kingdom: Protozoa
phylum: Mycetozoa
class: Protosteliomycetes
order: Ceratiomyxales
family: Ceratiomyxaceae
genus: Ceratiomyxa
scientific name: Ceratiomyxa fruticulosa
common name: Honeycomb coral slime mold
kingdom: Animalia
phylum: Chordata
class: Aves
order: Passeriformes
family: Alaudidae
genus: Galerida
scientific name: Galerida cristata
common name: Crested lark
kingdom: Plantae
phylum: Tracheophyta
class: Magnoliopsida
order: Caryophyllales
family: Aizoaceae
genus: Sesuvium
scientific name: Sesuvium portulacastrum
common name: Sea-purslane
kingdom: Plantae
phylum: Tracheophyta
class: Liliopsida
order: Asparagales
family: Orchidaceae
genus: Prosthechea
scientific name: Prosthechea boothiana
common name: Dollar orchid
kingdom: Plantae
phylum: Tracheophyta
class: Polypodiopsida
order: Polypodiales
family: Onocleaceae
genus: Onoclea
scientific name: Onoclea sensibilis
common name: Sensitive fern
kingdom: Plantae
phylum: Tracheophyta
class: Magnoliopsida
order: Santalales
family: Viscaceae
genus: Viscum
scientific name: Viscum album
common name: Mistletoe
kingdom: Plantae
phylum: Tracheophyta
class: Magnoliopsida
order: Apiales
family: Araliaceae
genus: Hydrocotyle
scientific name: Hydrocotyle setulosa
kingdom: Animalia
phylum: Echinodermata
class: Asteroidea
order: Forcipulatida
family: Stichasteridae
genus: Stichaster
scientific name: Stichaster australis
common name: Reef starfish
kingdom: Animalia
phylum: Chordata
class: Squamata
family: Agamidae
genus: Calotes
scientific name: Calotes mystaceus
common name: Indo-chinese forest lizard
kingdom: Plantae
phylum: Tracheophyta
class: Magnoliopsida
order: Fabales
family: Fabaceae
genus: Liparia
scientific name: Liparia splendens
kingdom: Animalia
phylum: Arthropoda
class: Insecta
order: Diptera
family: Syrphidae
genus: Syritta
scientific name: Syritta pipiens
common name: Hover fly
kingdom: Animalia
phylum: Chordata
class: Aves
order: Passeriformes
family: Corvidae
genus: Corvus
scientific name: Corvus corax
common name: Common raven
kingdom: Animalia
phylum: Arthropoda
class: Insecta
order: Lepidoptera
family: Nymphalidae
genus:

□ □ □ □ □

* _PROMPT_: Print every line of the data above again, without any changes.

* _SOLUTION FOR THIS PROBLEM_:
kingdom: Protozoa
phylum: Mycetozoa
class: Protosteliomycetes
order: Ceratiomyxales
family: Ceratiomyxaceae
genus: Ceratiomyxa
scientific name: Ceratiomyxa fruticulosa
common name: Honeycomb coral slime mold
kingdom: Animalia
phylum: Chordata
class: Aves
order: Passeriformes
family: Alaudidae
genus: Galerida
scientific name: Galerida cristata
common name: Crested lark
kingdom: Plantae
phylum: Tracheophyta
class: Magnoliopsida
order: Caryophyllales
family: Aizoaceae
genus: Sesuvium
scientific name: Sesuvium portulacastrum
common name: Sea-purslane
kingdom: Plantae
phylum: Tracheophyta
class: Liliopsida
order: Asparagales
family: Orchidaceae
genus: Prosthechea
scientific name: Prosthechea boothiana
common name: Dollar orchid
kingdom: Plantae
phylum: Tracheophyta
class: Polypodiopsida
order: Polypodiales
family: Onocleaceae
genus: Onoclea
scientific name: Onoclea sensibilis
common name: Sensitive fern
kingdom: Plantae
phylum: Tracheophyta
class: Magnoliopsida
order: Santalales
family: Viscaceae
genus: Viscum
scientific name: Viscum album
common name: Mistletoe
kingdom: Plantae
phylum: Tracheophyta
class: Magnoliopsida
order: Apiales
family: Araliaceae
genus: Hydrocotyle
scientific name: Hydrocotyle setulosa
kingdom: Animalia
phylum: Echinodermata
class: Asteroidea
order: Forcipulatida
family: Stichasteridae
genus: Stichaster
scientific name: Stichaster australis
common name: Reef starfish
kingdom: Animalia
phylum: Chordata
class: Squamata
family: Agamidae
genus: Calotes
scientific name: Calotes mystaceus
common name: Indo-chinese forest lizard
kingdom: Plantae
phylum: Tracheophyta
class: Magnoliopsida
order: Fabales
family: Fabaceae
genus: Liparia
scientific name: Liparia splendens
kingdom: Animalia
phylum: Arthropoda
class: Insecta
order: Diptera
family: Syrphidae
genus: Syritta
scientific name: Syritta pipiens
common name: Hover fly
kingdom: Animalia
phylum: Chordata
class: Aves
order: Passeriformes
family: Corvidae
genus: Corvus
scientific name: Corvus corax
common name: Common raven
kingdom: Animalia
phylum: Arthropoda
class: Insecta
order: Lepidoptera
family: Nymphalidae
genus:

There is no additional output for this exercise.